Exercise text:
- - -

Find k if (4,1,k) & (5,1,-3) are perpendicular?

[discy]

Homework Statement

Vectors
find k if (4,1,k)τ & (5,1,-3)τ are perpendicular?

From the answer sheet I know the answer is k = 7

Homework Equations

I believe I need these two but I'm not certain:

Dot-product: v*w = v1w1 + v2w2 + ... vdwd
cos θ = v*w / ||v|| * ||w||

The Attempt at a Solution

[STRIKE]Because θ = arccos(v*w / ||v|| * ||w||) = the angle between two vectors. θ should be 90 = perpendicular.

90 = arccos ((4 * 5 + 1 * 1 + k * -3) / √(4²+1²+k²) * √(5²+1²+(-3)²)) =
90 = arccos (21-3k / √(17+k²) * √35)

90 = arccos(21-3k / √(17+k²) * √35)[/STRIKE]

cos(90) = 0 = perpendicular

$\frac{21-3k}{\sqrt{17+k²} * \sqrt{35}} = 0$

what would be the easiest way to get to k = 7 ?

 

[HallsofIvy]

What you need is that cos(90)= 0! So that two vectors are perpendicular if and only if their dot product is 0.

 

[discy]

ok. so let me reform:

(21-3k) / √(17+k²) * √35 = 0

$\frac{21-3k}{\sqrt{17+k²} * \sqrt{35}} = 0$

what would be the easiest way to get to k = 7? (when I put 7 as k I get zero, so the equation is correct)

 

[HallsofIvy]

If you already knew that the dot product is 21- 3k, why even use that denominator?

The two vectors are perpendicular if and only if their dot product, 21- 3k= 0. Solve that for k?

 

[discy]

[STRIKE]Ow yeah. I'm being stupid.[/STRIKE]

And if two vectors are parallel? [STRIKE]then the angle is, I suppose 180 degrees? What equation would I need to solve in that case?

(i'm sorry, my teacher is very unclear about these things, he puts questions on his sheets but doesn't always give the answers during class)[/STRIKE]

edit: cross-product = 0

- - -

Information supplied:
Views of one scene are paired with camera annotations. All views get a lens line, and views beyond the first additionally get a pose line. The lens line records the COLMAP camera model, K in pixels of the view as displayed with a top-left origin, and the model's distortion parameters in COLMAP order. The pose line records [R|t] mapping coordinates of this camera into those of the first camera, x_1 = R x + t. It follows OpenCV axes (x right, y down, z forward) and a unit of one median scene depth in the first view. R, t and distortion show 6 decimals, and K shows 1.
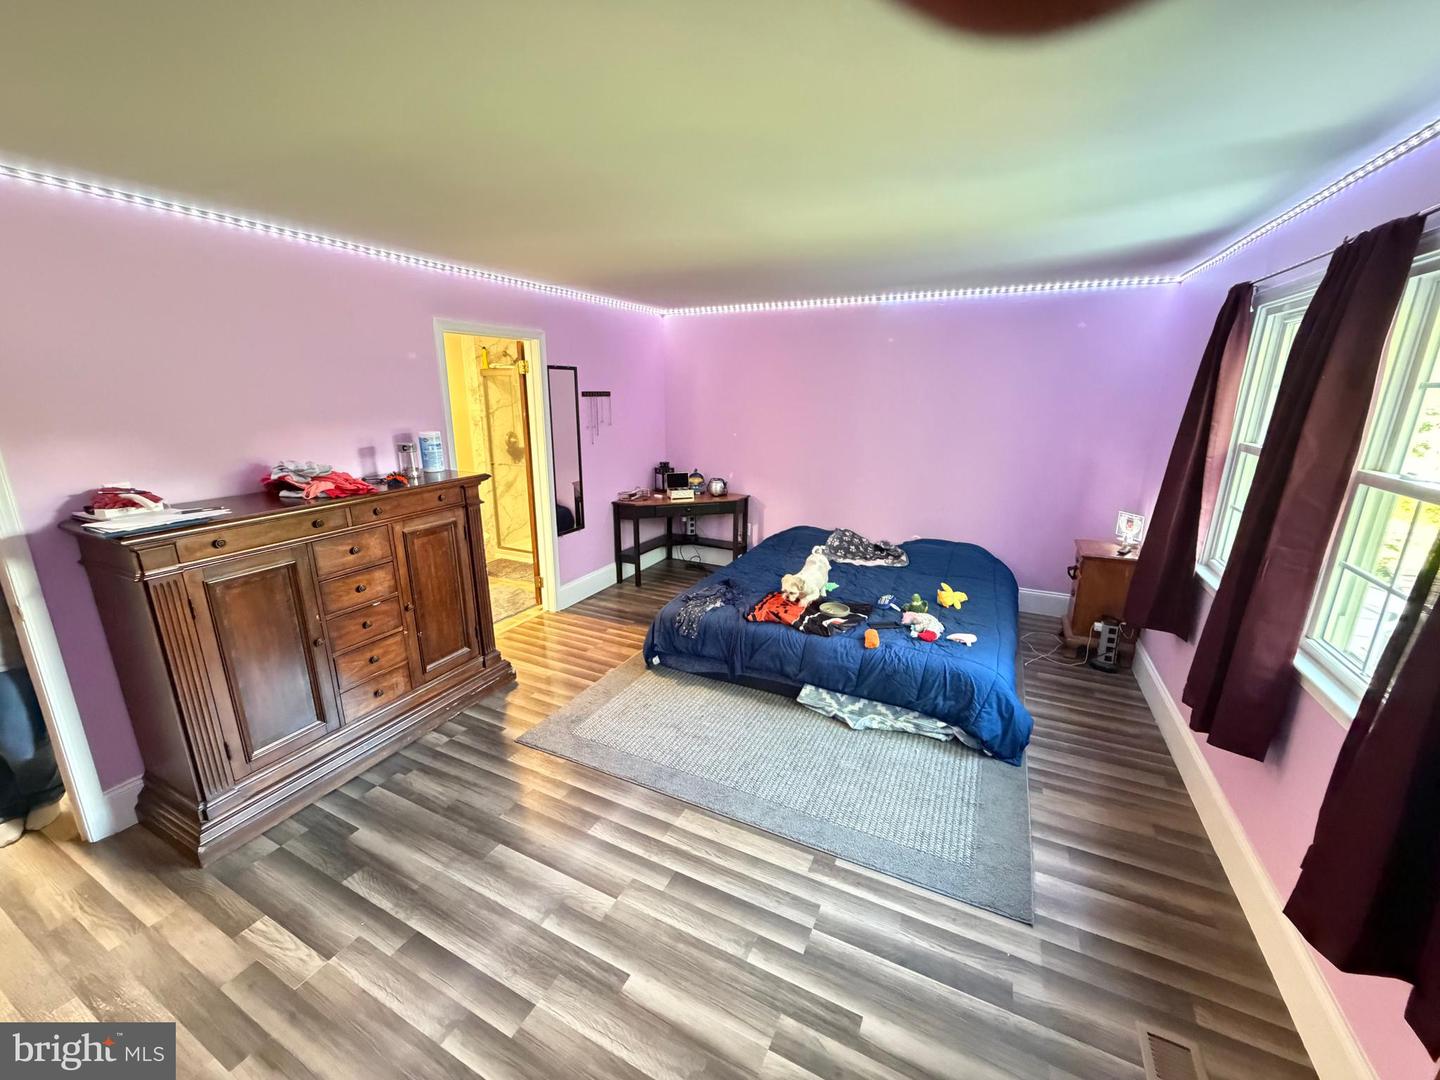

- - -

Problem statement: Reproduce the forum thread on perpendicular vectors word for word, everything from "Dot-product: v*w = v1w1" down to "90 = perpendicular.".

Completed task:
Dot-product: v*w = v1w1 + v2w2 + ... vdwd
cos θ = v*w / ||v|| * ||w||

The Attempt at a Solution

[STRIKE]Because θ = arccos(v*w / ||v|| * ||w||) = the angle between two vectors. θ should be 90 = perpendicular.